In early 2001, a movie called The Hostage Negotiator aired on one of the cable networks, saying it was “inspired by a true story.” However, the story line bore little resemblance to Margo’s life. For one thing, the person with whom her FBI agent character was supposedly having an affair—or at least that’s what her unstable, corrupt FBI agent husband suspected—was a man.
In May 2002, the Discovery Channel aired a fifty-minute documentary titled The Prosecutors: A Question of Sanity, which reenacted the church incident and included a segment from Gene’s 911 tape, with him speaking as Ed. Because Margo had already sold the lifelong rights to her story to Nasser, who wouldn’t allow her to be interviewed or have her name used without compensation, the producers had to use a pseudonym and an actress to play
the victim’s role.
Allison was flipping through the channels with a friend when they came across the documentary. It was creepy hearing her father’s voice on TV like that, switching “personalities” on the 911 tape.

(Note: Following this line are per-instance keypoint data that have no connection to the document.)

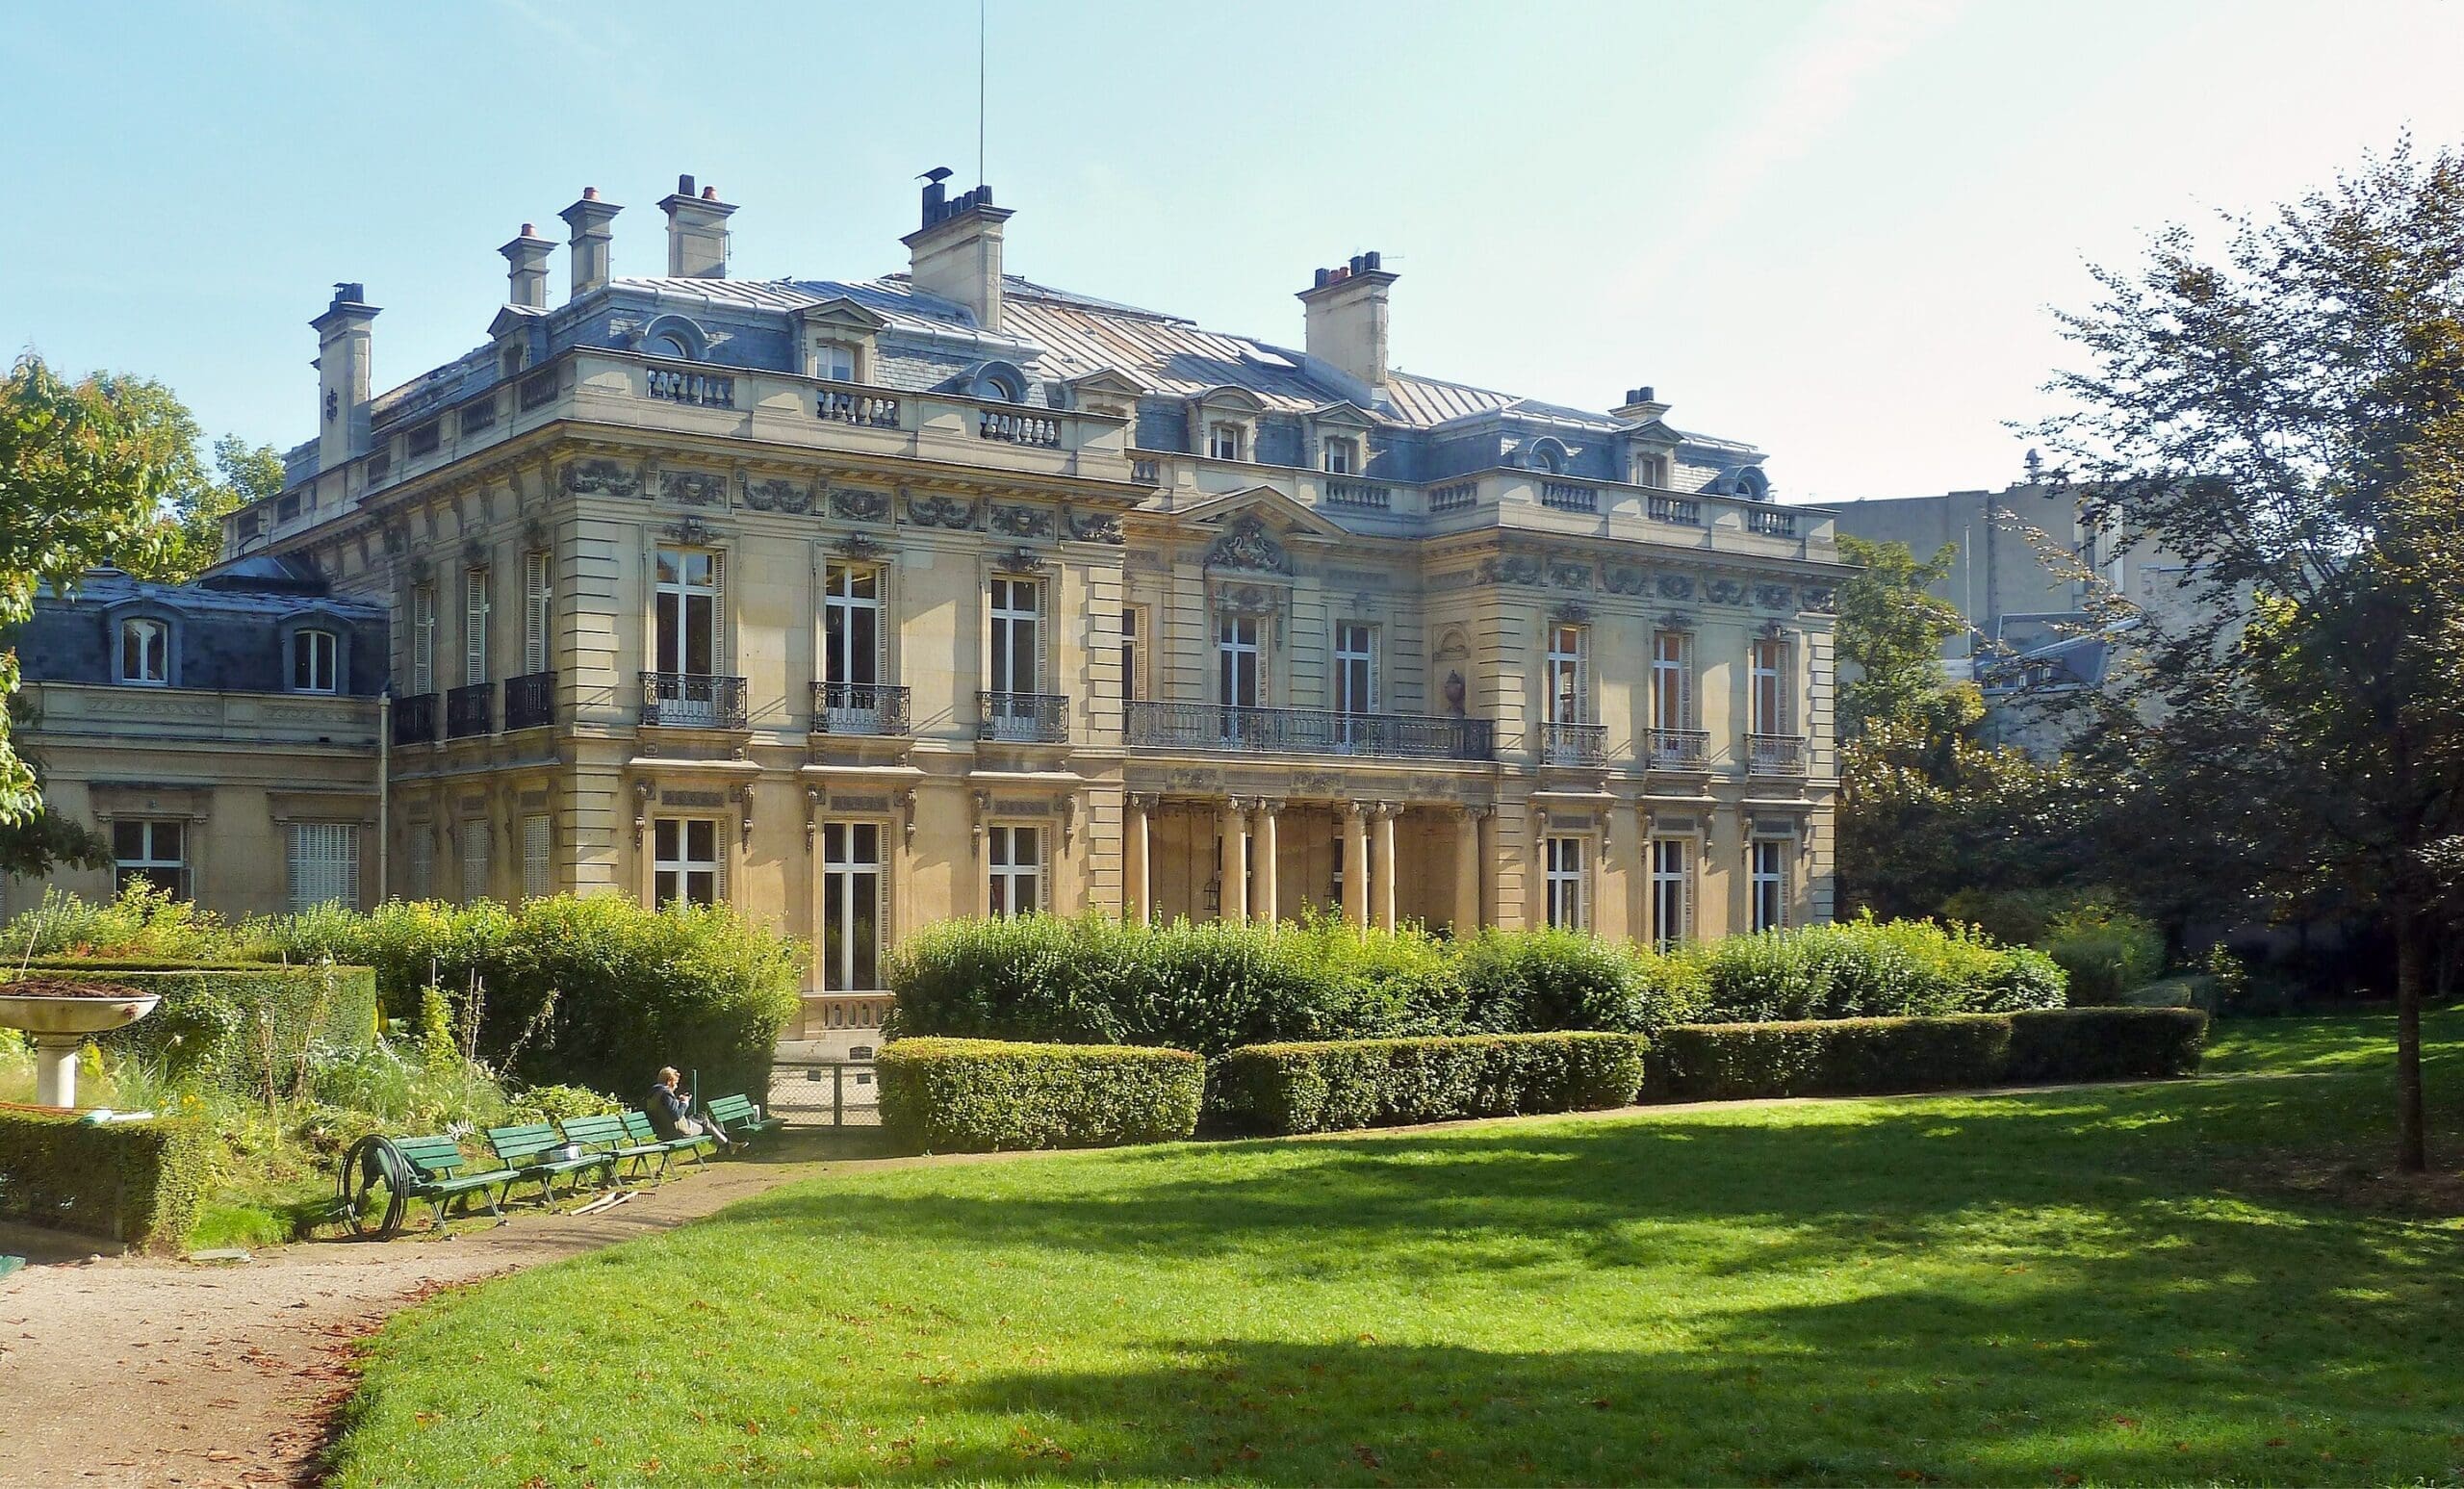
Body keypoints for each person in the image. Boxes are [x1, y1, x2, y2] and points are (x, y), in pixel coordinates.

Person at [646, 1066, 735, 1152]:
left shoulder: (654, 1093)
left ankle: (727, 1144)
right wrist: (685, 1103)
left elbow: (665, 1111)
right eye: (676, 1083)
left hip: (664, 1131)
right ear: (669, 1081)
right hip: (677, 1132)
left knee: (701, 1117)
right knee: (705, 1125)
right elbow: (676, 1116)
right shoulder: (666, 1094)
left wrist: (678, 1101)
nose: (676, 1086)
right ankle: (727, 1145)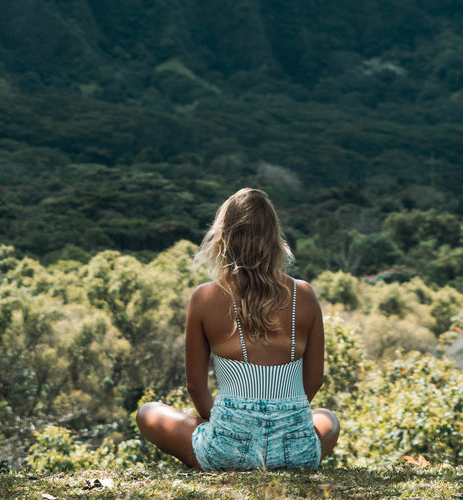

“I was like, if anybody can’t see through that, then Jesus Christ,” she later said. “He was crazy enough to think he could get away with all that, but at the same time he realized he could make himself look crazy to get away with it. There’s a lot of stuff about him that doesn’t add up, which I guess he was counting on.”
Gene sent a steady stream of letters to Allison and Lindsey from prison, always speaking to them as if they were still the same young age as when he saw them last.
Typically the letters followed the same format. They reminisced about the girls’ childhoods or his own. They described his exercise regimen, how dull his days were, how he was dealing with the diabetes he’d developed in prison, and how much he missed and loved them. He often offered parental advice, bolstered by an article he’d cut out of a magazine and enclosed, or referring to a program he’d seen on television. He asked questions about what they were doing in school and asked them to write back. He told them his love for them was unconditional and would never stop.
Allison eventually grew tired of reading Gene’s letters because they so frequently listed numbered questions, but she still cashed the $25 money orders he sent for birthdays and Christmas.
In June 2001, Allison was fourteen when she decided she wanted to visit him. Margo couldn’t bear to take her, so she asked a friend, a lieutenant who worked for her at NOVA, to accompany Allison.